## [Travail à faire]
Recopiez à l'identique le passage qui s'ouvre sur la première des lignes et se termine par la ligne contenant "Ключевые композиционные приемы, работающие в", les deux bornes comprises.

## [Données fournies]

★ ★ ★ ★ ★ ★ ★

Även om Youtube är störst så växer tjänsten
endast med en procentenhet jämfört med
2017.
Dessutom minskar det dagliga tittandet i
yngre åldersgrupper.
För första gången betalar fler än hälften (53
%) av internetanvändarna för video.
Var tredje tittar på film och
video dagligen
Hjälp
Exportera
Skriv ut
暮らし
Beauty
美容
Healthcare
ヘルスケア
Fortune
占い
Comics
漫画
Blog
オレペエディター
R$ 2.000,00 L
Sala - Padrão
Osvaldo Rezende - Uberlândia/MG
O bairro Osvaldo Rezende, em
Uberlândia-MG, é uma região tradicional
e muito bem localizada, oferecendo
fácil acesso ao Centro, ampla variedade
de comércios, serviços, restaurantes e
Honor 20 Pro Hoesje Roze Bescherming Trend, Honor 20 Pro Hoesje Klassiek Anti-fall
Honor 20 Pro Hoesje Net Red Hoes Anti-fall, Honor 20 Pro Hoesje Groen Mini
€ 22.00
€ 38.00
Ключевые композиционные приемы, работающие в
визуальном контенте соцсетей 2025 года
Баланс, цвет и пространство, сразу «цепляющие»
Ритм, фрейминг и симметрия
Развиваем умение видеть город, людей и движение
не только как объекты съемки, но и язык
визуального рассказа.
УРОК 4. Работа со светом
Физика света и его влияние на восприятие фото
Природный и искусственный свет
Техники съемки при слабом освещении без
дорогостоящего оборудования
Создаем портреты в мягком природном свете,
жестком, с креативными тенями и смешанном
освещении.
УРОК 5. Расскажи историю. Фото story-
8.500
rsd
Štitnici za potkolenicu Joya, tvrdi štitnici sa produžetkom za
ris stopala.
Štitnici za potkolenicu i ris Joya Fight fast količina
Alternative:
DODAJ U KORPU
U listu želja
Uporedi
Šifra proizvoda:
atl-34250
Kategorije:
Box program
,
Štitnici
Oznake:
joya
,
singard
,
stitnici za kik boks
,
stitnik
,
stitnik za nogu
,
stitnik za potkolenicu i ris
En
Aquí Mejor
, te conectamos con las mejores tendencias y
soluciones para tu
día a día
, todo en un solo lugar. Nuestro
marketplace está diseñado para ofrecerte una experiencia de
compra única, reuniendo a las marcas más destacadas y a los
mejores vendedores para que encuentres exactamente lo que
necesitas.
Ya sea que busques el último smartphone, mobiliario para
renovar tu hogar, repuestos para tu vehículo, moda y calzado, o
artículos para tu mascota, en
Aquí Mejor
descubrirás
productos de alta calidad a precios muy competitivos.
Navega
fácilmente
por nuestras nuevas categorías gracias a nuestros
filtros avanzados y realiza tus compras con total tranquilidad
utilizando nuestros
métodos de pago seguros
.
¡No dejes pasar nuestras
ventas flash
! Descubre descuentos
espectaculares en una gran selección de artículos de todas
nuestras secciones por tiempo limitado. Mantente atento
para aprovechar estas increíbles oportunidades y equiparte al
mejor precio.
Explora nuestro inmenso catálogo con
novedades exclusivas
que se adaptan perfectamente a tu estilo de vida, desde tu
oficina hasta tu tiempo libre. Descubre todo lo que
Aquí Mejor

★ ★ ★ ★ ★ ★ ★

## [Corrigé détaillé]
Även om Youtube är störst så växer tjänsten
endast med en procentenhet jämfört med
2017.
Dessutom minskar det dagliga tittandet i
yngre åldersgrupper.
För första gången betalar fler än hälften (53
%) av internetanvändarna för video.
Var tredje tittar på film och
video dagligen
Hjälp
Exportera
Skriv ut
暮らし
Beauty
美容
Healthcare
ヘルスケア
Fortune
占い
Comics
漫画
Blog
オレペエディター
R$ 2.000,00 L
Sala - Padrão
Osvaldo Rezende - Uberlândia/MG
O bairro Osvaldo Rezende, em
Uberlândia-MG, é uma região tradicional
e muito bem localizada, oferecendo
fácil acesso ao Centro, ampla variedade
de comércios, serviços, restaurantes e
Honor 20 Pro Hoesje Roze Bescherming Trend, Honor 20 Pro Hoesje Klassiek Anti-fall
Honor 20 Pro Hoesje Net Red Hoes Anti-fall, Honor 20 Pro Hoesje Groen Mini
€ 22.00
€ 38.00
Ключевые композиционные приемы, работающие в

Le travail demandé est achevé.